Exceptions for Certain Powers
This particular section of the Internal Revenue Code allows certain powers not only for the grantor but for a subordinate party and or the items of interest within a trust, such as beneficiaries, the will, income, and corpus:
Power to Apply Income to Support of a Dependent
Any power to distribute trust income to support a beneficiary the grantor has been deemed or deems themselves legally obligated to support does not automatically trigger the trust as a grantor trust unless it is used for other beneficial interest purposes. This exception applies even if the grantor or the grantor’s spouse holds this power. Support for a beneficiary that may not be included includes premiums and gifts over $15,000, which can be subject to a gift tax. However, the grantor may be exempt from income tax under IRC 677(b).
Power Affecting Beneficial Enjoyment Only After Occurrence of Event
A grantor won’t be recognized as the owner of any portion of the trust established by a such power to affect the trust’s beneficial enjoyment if that power is not exercisable for an extended period of time. Such a period of time should be long enough that, had the postponed power been a reversionary interest stipulated in IRC 673, it would not have triggered grantor trust status (most common periods used are by taxable year). Therefore, control over beneficial enjoyment will not trigger a grantor trust status if the grantor can’t exert it for a period of time. If the power had become a reversionary interest at any point, the trust should have a value of less than 5%. If this happens and to decide if this criterion was met, it is mandatory to determine the prevailing and adequate interest rate and check the applicable IRS Tables under the treasury regulations for confirmation. However, after the expiration of a stated time has occurred, and the power instantly becomes exercisable, the grantor will be recognized as the owner only if they have not relinquished the power earlier.
Power Exercisable Only by Will
A grantor shall not be recognized as a trust’s owner based on a power to alter beneficial interest and enjoyment if they possess a power exercisable only by a will. The only exception is for a power of appointment to accumulated income of the trust by the will if the trust allows the grantor or a nonadverse party to provide mandatory or discretionary accumulation of trust income.
Power to Allocate Among Charitable Beneficiaries
A grantor shall not be recognized as the owner of any portion belonging to a trust if they have the power to decide the beneficial enjoyment of the trust income or trust corpus when the income or corpus is irrevocably payable for a philanthropic purpose by one or more charitable beneficiaries as defined in IRC §170(c).
Power to Distribute Corpus
A grantor shall not be recognized as the owner of a trust based on if they have the power to distribute corpus to beneficiaries of the trust. In contrast, the grantor’s power to dispense the corpus has been subjected to a reasonably definite standard outlined in the trust instrument.
Powers of Distribution Primarily Affecting Only One Beneficiary
The principal and income must be paid to the said beneficiary (or such beneficiary’s estate and any estate tax attached) or to appointees designated by the beneficiary.

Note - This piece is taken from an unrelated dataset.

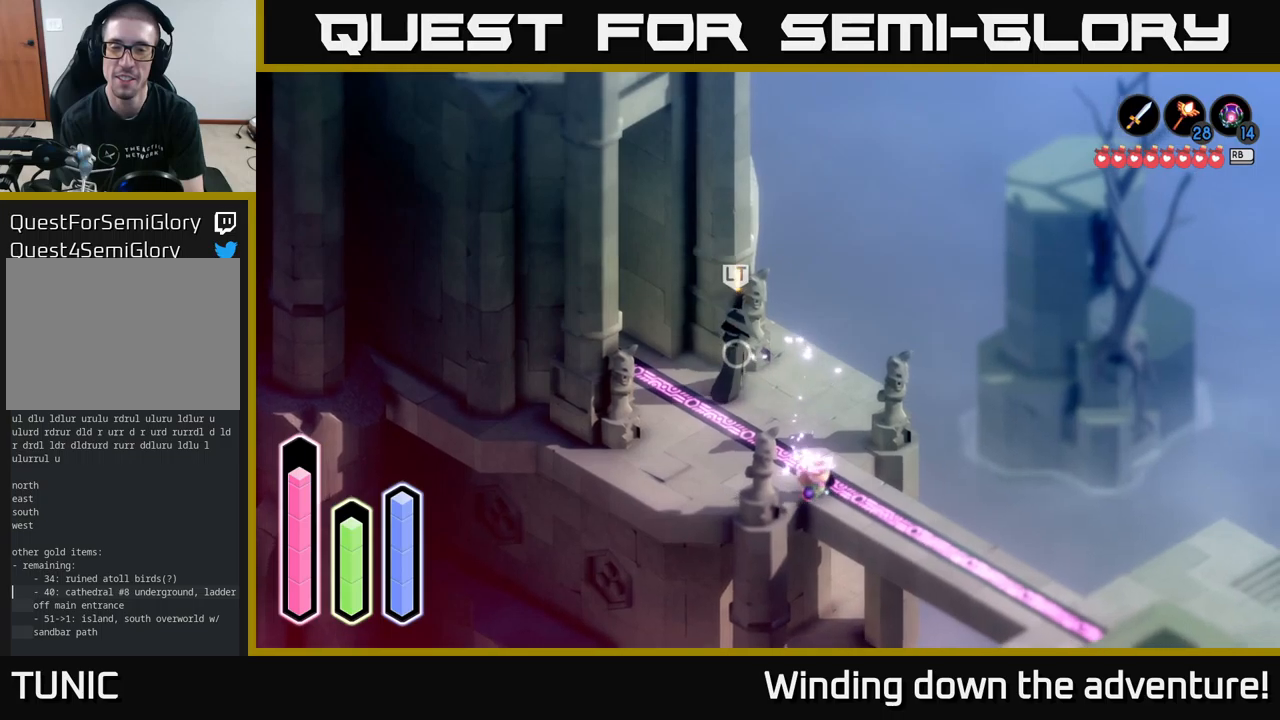
{"buttons": [], "left_stick": "down-right", "right_stick": "center", "events": [[83, "A", "down"], [317, "A", "up"]]}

Powers of Distribution Affecting More Than One Beneficiary
The principal and income are distributed to such beneficiaries following their respective shares.
Power to Withhold Income Temporarily
A grantor shall not be recognized as the owner of any portion belonging to a trust if they have the power to distribute or apply the trust income to any present beneficiary or to accumulate the trust income if the accrued income and income tax must be paid eventually to one of the following individuals:
- The beneficiary whom the income was withheld from;
- The beneficiary’s estate and any estate tax attached;
- The beneficiary’s designatees;
- The present income beneficiaries are within one or multiple shares fixed by the trust instrument.
Power to Withhold Income During Disability of a Beneficiary
The grantor shall not be recognized as the trust’s owner merely because they (or a nonadverse party) hold power to distribute income and accumulate and reg income before adding it to a principal during a period of time in which the income beneficiary possesses a legal disability. Furthermore, any income withheld during such periods does not need to be ultimately payable to the income beneficiary or to their estate and any estate tax attached. It may be payable to whomever the trust declares as the recipient of the trust principal.
Power to Allocate Between Corpus and Income
IRC §674(c) catalogs powers that shall not trigger a grantor trust status if they are to or are being held by an independent trustee, who may be given relatively broad powers over beneficial interest and enjoyment without triggering the grantor to be treated as owner.
Some examples are as listed:
- Power to divide and provide income amongst particular income beneficiaries;
- Power to build accumulated income without needing to pay the income to a beneficiary whom it was withheld from at any time;
- Power to invade corpus for particular beneficiaries (including persons who aren’t income beneficiaries).
Exception for Certain Powers of Independent Trustees
An independent trustee can be given broad powers over beneficial enjoyment without triggering owner recognition towards the grantor unless they cannot due to nonfiduciary capacity. Examples are:
- Power over diving and sharing income amongst particular income beneficiaries;
Power to Allocate Income If Limited by a Standard
The grantor rules mustn’t be applied to a power solely exercisable (without the consent of any adverse party) by a trustee or trustees who are not the grantor or their spouse (who must still be living with the said grantor. Power to distribute, accumulate, or apportion income for or to one or more beneficiaries, or from, within, or to a class of beneficiaries (even if the conditions of Subsection (b), paragraphs (6) or (7) are satisfied), is restricted by a reasonably definite and external standard that is presented by the trust instrument. However, a power cannot fall within the powers described above if any person uses it to add to two or more beneficiaries or a class of beneficiaries to receive the corpus or income. One exception would be where such an action is to provide for after the adoption or birth of children.
Commonly Used Exceptions by Practitioners
The above powers and exemptions are pursuant to understanding the benefits and setbacks IRC 674 can provide for individuals surrounding a trust. However, exceptions can affect how much an individual within a specific role can receive their distribution, whether because of limitations due to income tax purposes, the number of roles involved, or if a role is deemed a nonadverse party possesses nonfiduciary capacity within the trust.
The trustee’s power to make distributions are restricted because of an understandable and absolute standard like health, maintenance, support, or education (HEMS) (IRC Section 674(b)(5)(A));
There is only one current beneficiary belonging to a trust, and the principal and income must be paid to the said beneficiary (or such beneficiary’s estate and any estate tax attached to it) or to any appointees that the beneficiary has decided (IRC Section 674(b)(6));
Pro Rata Shares
The trust possesses two or more beneficiaries, but the principal and income have been distributed to those said beneficiaries based on their relevant shares (IRC Section 674(b)(5)(B));
No Real Control
The grantor nor the grantor’s spouse do not serve as the trust trustee, and less than one-half of trustees are subordinate or related to the grantor (IRC Section 674(c));
Careful consideration should be taken by advisors and estate planners when drafting the trust deed for clients when it comes to rules for any portion of the trust. The central point of this article isn’t just an analysis of typical powers around a grantor trust status. Still, it is also a careful exploration of the identity of the trustees. For instance, if the grantor’s spouse has the co-trustee role, the trust will trigger and become a grantor trust unless an adverse party is a co-trustee. While grantor trust status has many taxable advantages and grants the power of appointment, under the latest tax regime, taxpayers may increasingly prefer to have non-grantor trusts. Careful planning is critical in preventing inadvertent and potentially harmful income tax consequences.